#### AIM OF THE EXERCISE:
Write out each line of the records that has "Charges" in it.

#### EXTRACTED DATA:
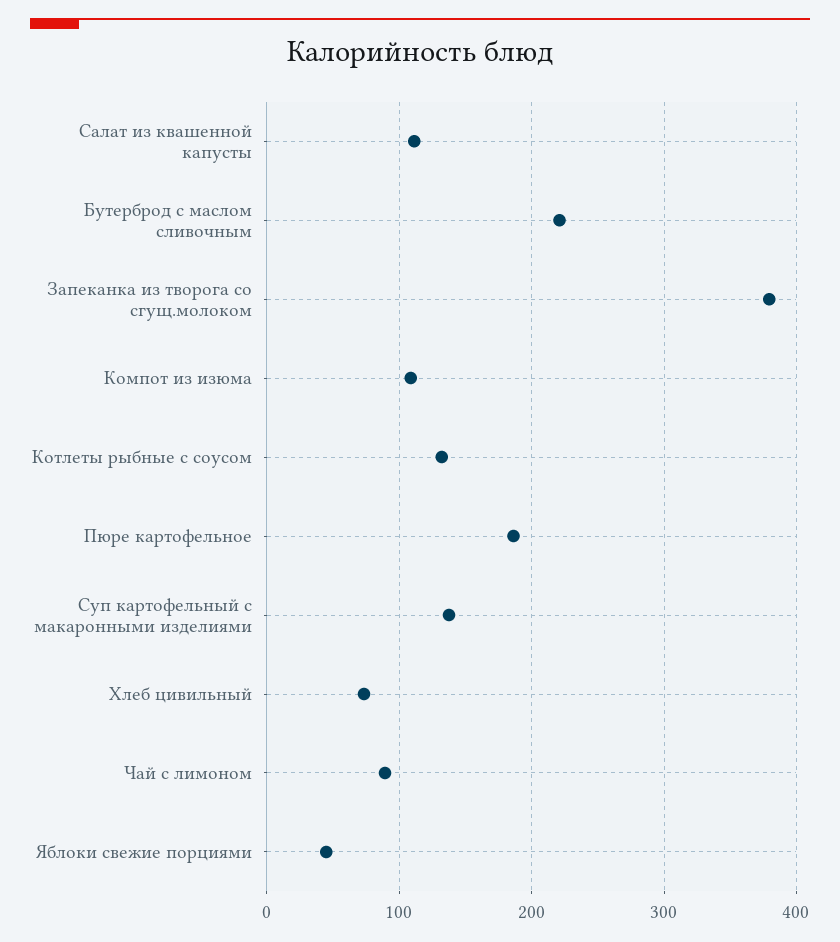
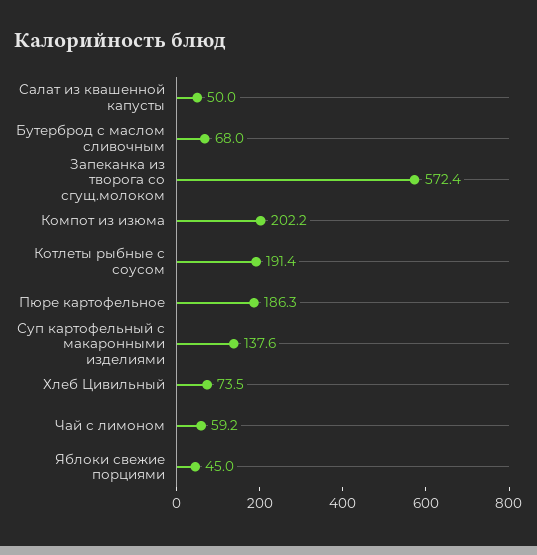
  {
-   "Cалат из квашенной капусты": 110,
+   "Cалат из квашенной капусты": 50,
-   "Бутерброд с маслом сливочным": 220,
+   "Бутерброд с маслом сливочным": 68,
-   "Запеканка из творога со сгущ.молоком": 380,
+   "Запеканка из творога со сгущ.молоком": 572.4,
-   "Компот из изюма": 110,
+   "Компот из изюма": 202.2,
-   "Котлеты рыбные с соусом": 130,
+   "Котлеты рыбные с соусом": 191.4,
    "Пюре картофельное": 186.3,
    "Суп картофельный с макаронными изделиями": 137.6,
    "Хлеб цивильный": 73.5,
-   "Чай с лимоном": 90,
+   "Чай с лимоном": 59.2,
    "Яблоки свежие порциями": 45
  }

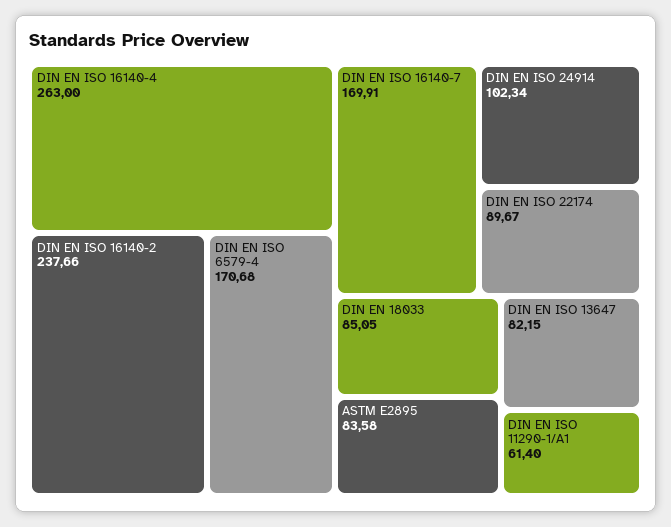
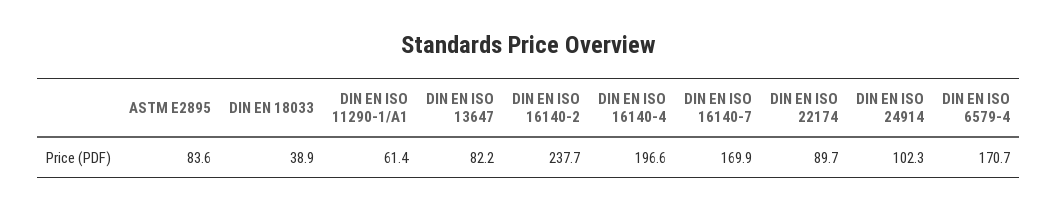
  {
-   "DIN EN ISO 16140-4": 263,
+   "DIN EN ISO 16140-4": 196.6,
    "DIN EN ISO 16140-2": 237.66,
    "DIN EN ISO 6579-4": 170.68,
    "DIN EN ISO 16140-7": 169.91,
    "DIN EN ISO 24914": 102.34,
    "DIN EN ISO 22174": 89.67,
-   "DIN EN 18033": 85.05,
+   "DIN EN 18033": 38.9,
    "ASTM E2895": 83.58,
    "DIN EN ISO 13647": 82.15,
    "DIN EN ISO 11290-1/A1": 61.4
  }

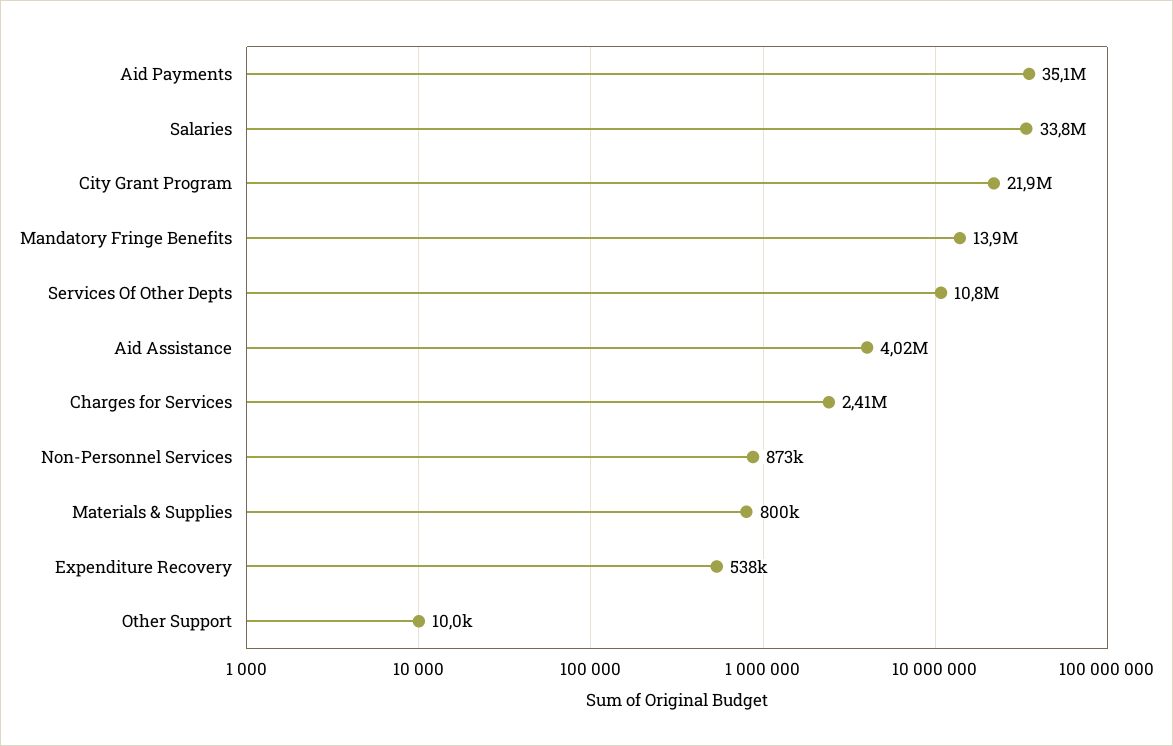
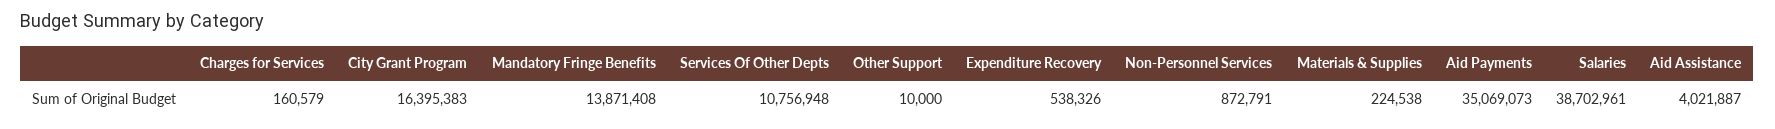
  {
    "Aid Payments": 35069073,
-   "Salaries": 33800000,
+   "Salaries": 38702961,
-   "City Grant Program": 21900000,
+   "City Grant Program": 16395383,
    "Mandatory Fringe Benefits": 13871408,
    "Services Of Other Depts": 10756948,
    "Aid Assistance": 4021887,
-   "Charges for Services": 2410000,
+   "Charges for Services": 160579,
    "Non-Personnel Services": 872791,
-   "Materials & Supplies": 800000,
+   "Materials & Supplies": 224538,
    "Expenditure Recovery": 538326,
    "Other Support": 10000
  }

#### EXERCISE RESPONSE:
-   "Charges for Services": 2410000,
+   "Charges for Services": 160579,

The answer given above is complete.